Berawal dari Pesanan Aplikasi Maxim
Peristiwa yang menimpa La Aka Hamzah ini bermula pada Sabtu (27/6/2026) sekitar pukul 18.15 WITA. Saat itu, ia menerima pesanan aplikasi Maxim dari Gunadil alias Gun dengan tujuan Kabupaten Kolaka.
Di tengah perjalanan, penumpang tiba-tiba membatalkan rencana bertemu rekannya dan meminta pengemudi berbalik arah menuju Kota Kendari. Setibanya di Desa Wawoone, Kecamatan Wonggeduku, La Aka Hamzah berhenti di sebuah masjid untuk menunaikan salat Magrib.
Atas permintaan penumpang, mesin kendaraan sengaja dibiarkan menyala agar AC tetap dingin. Momen inilah yang dimanfaatkan Gunadil untuk membawa kabur mobil tersebut saat pengemudi sedang beribadah.

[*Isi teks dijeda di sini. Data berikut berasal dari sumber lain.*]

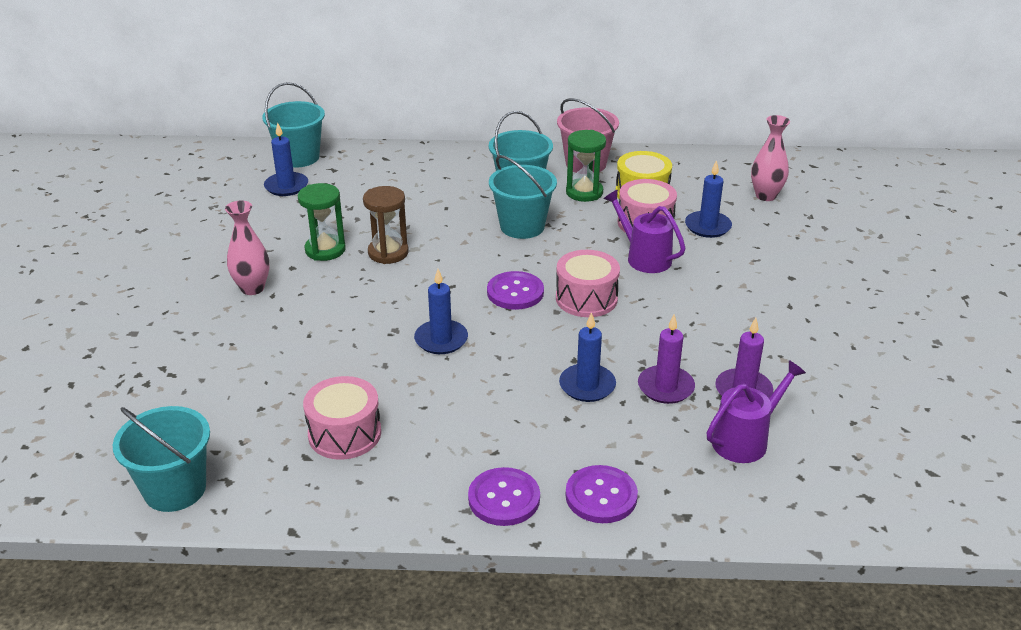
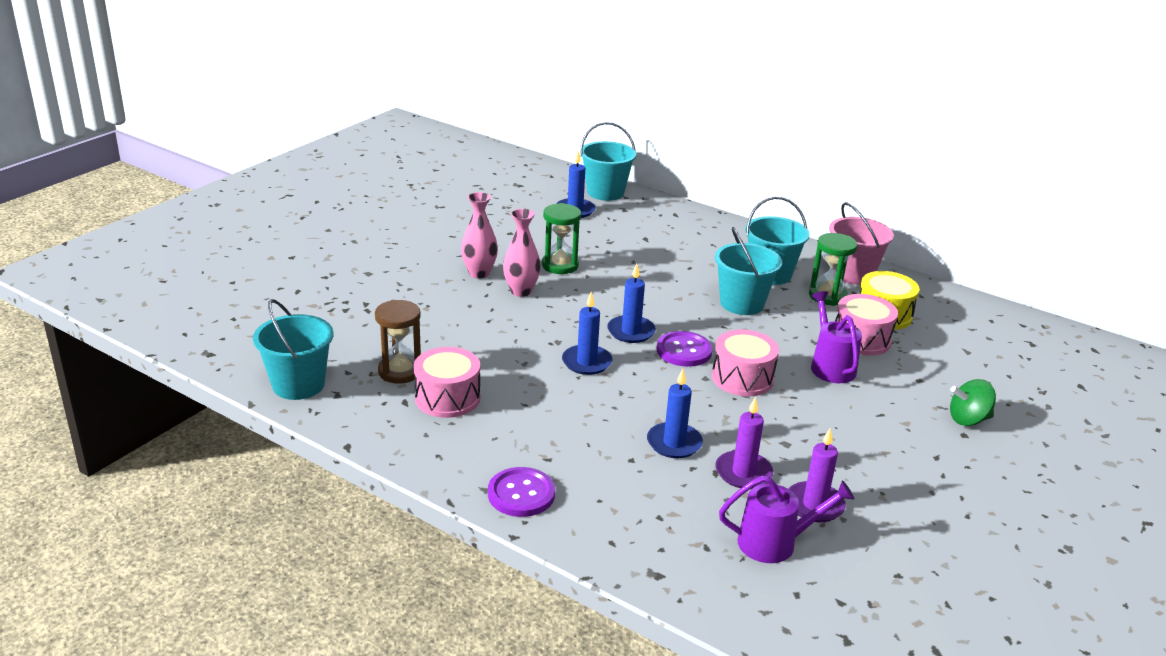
camera: 30 degrees right, 5 degrees down
brown hourglass [363,186,409,264] -> brown hourglass moved to [375,300,421,384]
purple button [565,465,638,523] -> none
blue candle [685,160,732,238] -> blue candle moved to [607,264,656,343]
pink vase [751,115,790,201] -> pink vase moved to [503,209,541,297]
none -> green spinning top [950,379,996,426]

Pelaku Sempat Menyuruh Korban Menunggu
Usai melancarkan aksinya, tersangka sempat memberikan alasan kepada korban bahwa ia sedang menemui temannya. Sementara itu, mobil justru dibawa kabur menuju wilayah Kecamatan Molawe, Kabupaten Konawe Utara.

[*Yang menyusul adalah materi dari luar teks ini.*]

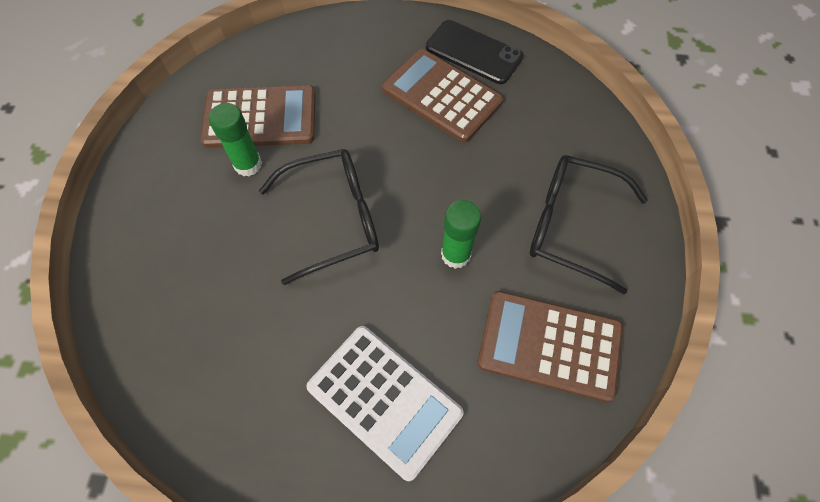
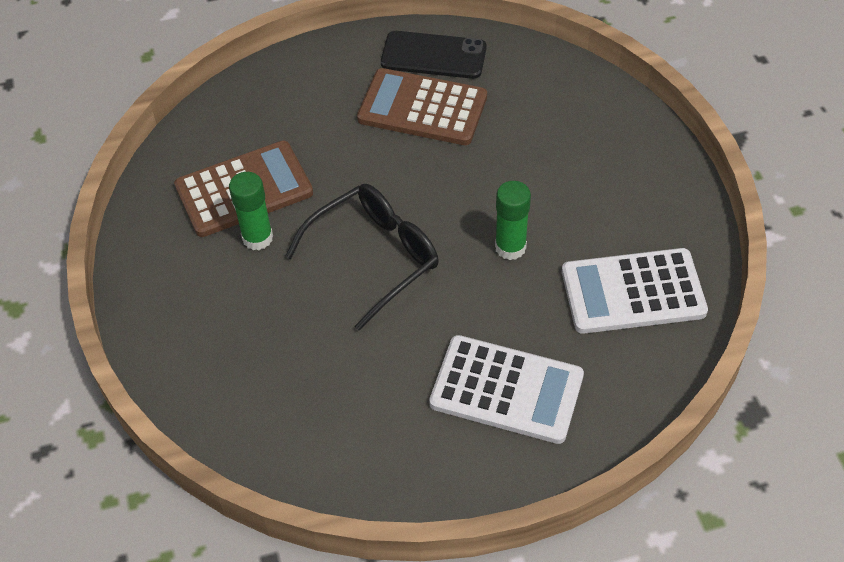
camera: 20 degrees left, 10 degrees down
brown calculator [478,291,623,402] -> white calculator [562,248,708,334]
black glasses [530,155,648,294] -> none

Laporan polisi dengan nomor LP/B/32/VIII/2026/SPKT/POLRES KONAWE/POLDA SULAWESI TENGGARA kemudian diterima pada 3 Agustus 2026. Penyidikan berjalan cepat, dan kendaraan berhasil ditemukan untuk selanjutnya diamankan sebagai barang bukti.
Perkara ini dijerat dengan Pasal 477 ayat (1) huruf e subsidair Pasal 476 Undang-Undang Nomor 1 Tahun 2023 tentang Kitab Undang-Undang Hukum Pidana (KUHP).
Korban Apresiasi Respons Cepat Polisi
Pihak korban menyampaikan terima kasih atas kerja keras Satreskrim Polres Konawe yang bergerak cepat mengungkap perkara hingga mobilnya bisa kembali digunakan. Apresiasi ini disampaikan langsung saat proses penyerahan berlangsung.
Kapolres Konawe AKBP Edi Raharjono menegaskan komitmennya memberikan pelayanan profesional dan humanis kepada masyarakat. Ia memastikan setiap laporan yang masuk akan ditindaklanjuti sesuai prosedur hukum yang berlaku.
“Kami berkomitmen untuk terus memberikan pelayanan terbaik kepada masyarakat. Setiap laporan akan kami tindak lanjuti secara profesional dan sesuai prosedur hukum, serta kami akan terus berupaya memberikan kepastian dan rasa keadilan bagi masyarakat,” ujar Edi.
Mekanisme pinjam pakai barang bukti ini menjadi solusi agar korban tidak kehilangan hak pakai kendaraannya selama proses hukum berjalan, tanpa mengganggu jalannya penyidikan yang masih berlanjut.